В дневнике образованного малороссийского подскарбия почти на каждой странице попадается имя гетманши Скоропадской — «ясновельможная тетка» подскарбия, «ясновельможная пани» и так далее.
Вышедши замуж за Скоропадского, молоденькая Настатья Маркович, впоследствии, когда муж ее выбран был в гетманы, в позднейшие, так сказать, преемники погибшего Мазепы, стала во главе управления всею Малороссиею, потому что муж ее, как мы сказали, далеко был не способен заправлять этою, привыкшею к вольности, страною.
Петр Великий, очень хорошо понимавший людей и относительную их пригодность или непригодность к делу, скоро оценил деловые качества молоденькой украинки, заправлявшей своим мужем, и через нее стал действовать на заправление ходом всех малороссийских дел на месте.
Когда у Скоропадской выросла дочь Ульяна, Петр Великий, желая еще более упрочить нравственное тяготение Малороссии не к Западу, а к Великой России, задумал брачными связями украинок с великороссиянами и великороссиянок с украинцами укрепить это тяготение и конечное объединение в будущем Великой и Малой России.
С этою целью Петр обратился к Скоропадской с предложением отдать дочь Юлианию за великороссиянина из знатного рода, за Петра Петровича Толстого, сына тайного советника Петра Андреевича Толстого, который, как известно, помогал Петру Великому в доставлении из-за границы царевича Алексея Петровича.
Скоропадская тоже поняла необходимость или неизбежность этого объединения, и когда Петр, вообще любивший устраивать свадьбы по своим государственным соображениям, вызвался быть сватом у гетмановой дочери, пани гетманова воспользовалась этим случаем для того, чтобы брак ее дочери с великороссиянином принес, кроме политической пользы ее стране, еще и материальные выгоды ее собственному семейству.
Поэтому, как ловкая женщина, понявшая силу влияния, оказываемого на царя другой женщиной, Екатериной Алексеевной, Скоропадская избрала эту последнюю своею посредницею между сватом и своею дочерью.
Вот что она по этому случаю пишет Екатерине: «Понеже его графское сиятельство (граф Головкин) учинил ответ, что царское величество не из малороссийских, но из великороссийских персон дочери нашей единственной мужа благоволит избрать, тогда мы тому монаршему благоволению весьма благодарны. У великороссийских народов есть такое обыкновение, что за дочерьми дают зятьям изобильные деревни и угодья; мы убо не имеем таковых угодий и деревень за нашею дочерью дать, и ради того, припадая у стоп ног вашего величества, всесмиренно молю исходатайствовать ныне при животе моего мужа собственно для моего во вдовстве пропитания и за дочерью дачи маетностей несколько».

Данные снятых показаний
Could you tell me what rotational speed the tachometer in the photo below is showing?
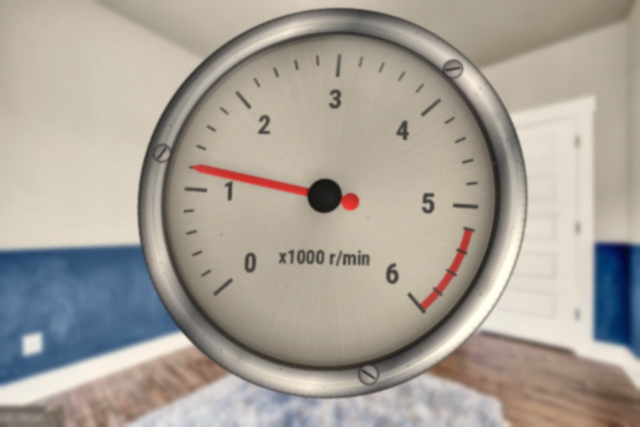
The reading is 1200 rpm
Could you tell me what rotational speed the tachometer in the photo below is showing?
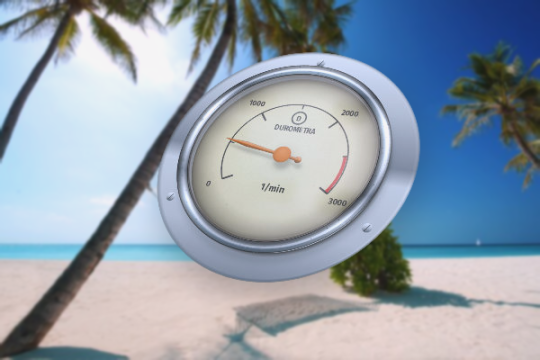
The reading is 500 rpm
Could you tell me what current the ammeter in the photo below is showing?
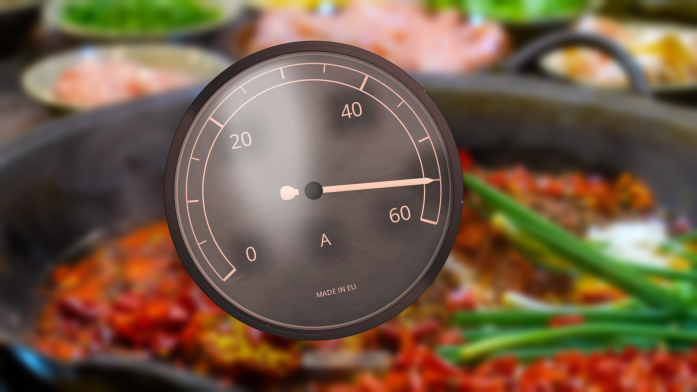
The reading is 55 A
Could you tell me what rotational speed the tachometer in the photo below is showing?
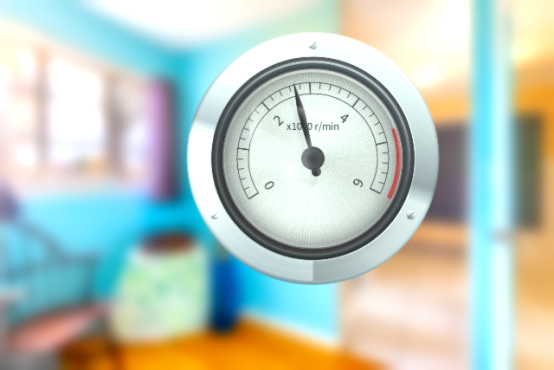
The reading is 2700 rpm
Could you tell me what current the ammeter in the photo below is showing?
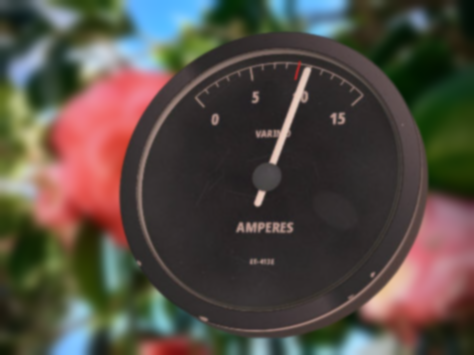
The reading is 10 A
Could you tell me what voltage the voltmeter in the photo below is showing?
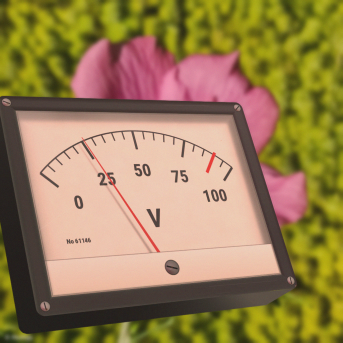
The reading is 25 V
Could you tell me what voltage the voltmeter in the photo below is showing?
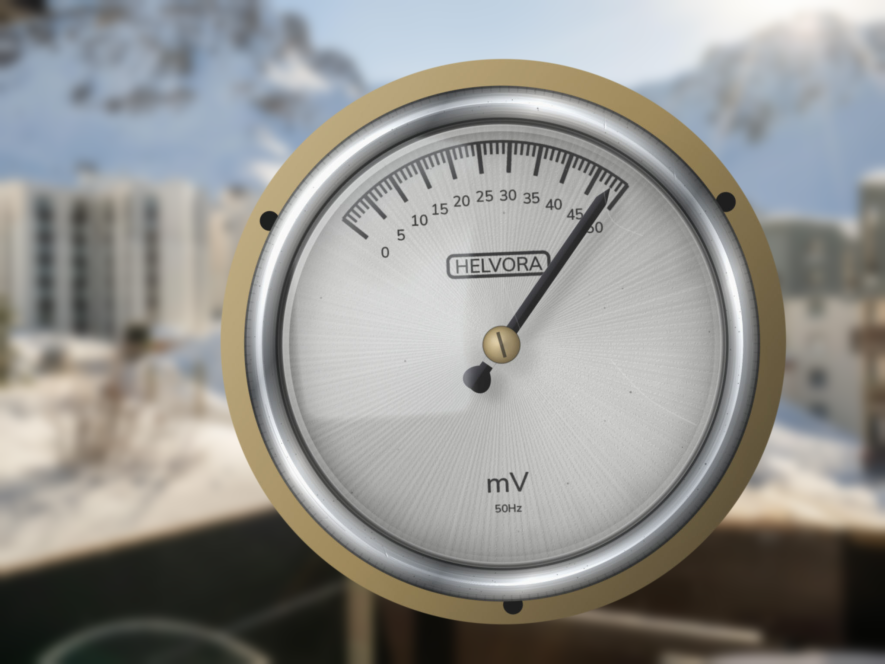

◆ **Задание 1**: Можете переписать без изменений отрывок текста о гетманше Скоропадской от «Скоропадская тоже поняла» до «и своею дочерью.»?
◆ **Задание 2**: Допишите следующую часть текста о гетманше Скоропадской, начав сразу после его последнего предложения.

◆ **Ответ к заданию 1**:
Скоропадская тоже поняла необходимость или неизбежность этого объединения, и когда Петр, вообще любивший устраивать свадьбы по своим государственным соображениям, вызвался быть сватом у гетмановой дочери, пани гетманова воспользовалась этим случаем для того, чтобы брак ее дочери с великороссиянином принес, кроме политической пользы ее стране, еще и материальные выгоды ее собственному семейству.
Поэтому, как ловкая женщина, понявшая силу влияния, оказываемого на царя другой женщиной, Екатериной Алексеевной, Скоропадская избрала эту последнюю своею посредницею между сватом и своею дочерью.

◆ **Ответ к заданию 2**:
И маетности эти были получены.
Таким образом, как по воле Петра состоялось обряжение великорусских бояр из московского в немецкое платье и знаменитое историческое обрезание боярских бород, так, по воле того же царя и при помощи последней исторической украинки, превратившейся в первую историческую «южнорусскую» женщину, совершилось первое объединение малорусской казацкой крови с московскою боярскою, и с тех пор в русской истории отдельные женские личности собственно из украинок исчезают, потому что последующие украинки в жизни своей и в деятельности совершенно сливаются с великорусскими женщинами, подобно тому как и история Малороссии окончательно сливается с историей Великой России: в XVIII и XIX веке уж нет отдельных малорусских исторических женских личностей, а есть общерусские женщины — Разумовские, Шаховские, Яворские, Безбородки, Сологубы, Лизогубы, Гамалеи, Кочубеи, Четвертинские и так далее.
Гетманша Скоропадская, таким образом, была первою новою украинскою женщиною и последнею из тех женщин старой Украины, лучшим и заключительным типом которых была Матрена Кочубей.
Племянник гетманши Скоропадской, упомянутый нами выше Яков Маркович, малороссийский подскарбий генеральный, оставивший после себя любопытный дневник, под 1718 годом, между прочим, говорит, что когда гетманша Скоропадская и муж ее со своей гетманской свитой ездили в Петербург и в Москву, то «на Москве, в Великий пост, за волей и сватаньем самого государя и царицы, засватали дочерь гетманскую за сына Петра Андреевича Толстого».
А под 12 октября того же 1718 года у Марковича записано: «В неделю (в воскресенье) в Глухове веселье (свадьба) было. Гетман Скоропадский дочерь свою Улияну отдал за Петра Петровича Толстого, сына тайного советника Петра Андреевича. С женихом приезжали в сватах: брат его родный старший Иван Петрович и другой в первых (то есть двоюродный) Борис Иванович и несколько при них особ великороссийских».
Затем мужа Ульяны Скоропадской, Петра Толстого, царь назначил нежинским полковником: это был первый в Малороссии полковник, происходивший не из природных украинцев.
Так, при помощи Петра и не без влияния Скоропадской, совершалось нравственное и политическое объединение Великой и Малой России, или воссоединение частей русского народа, давно когда-то разорванного на две половины разными историческими невзгодами, — в этом огромная историческая заслуга Скоропадской.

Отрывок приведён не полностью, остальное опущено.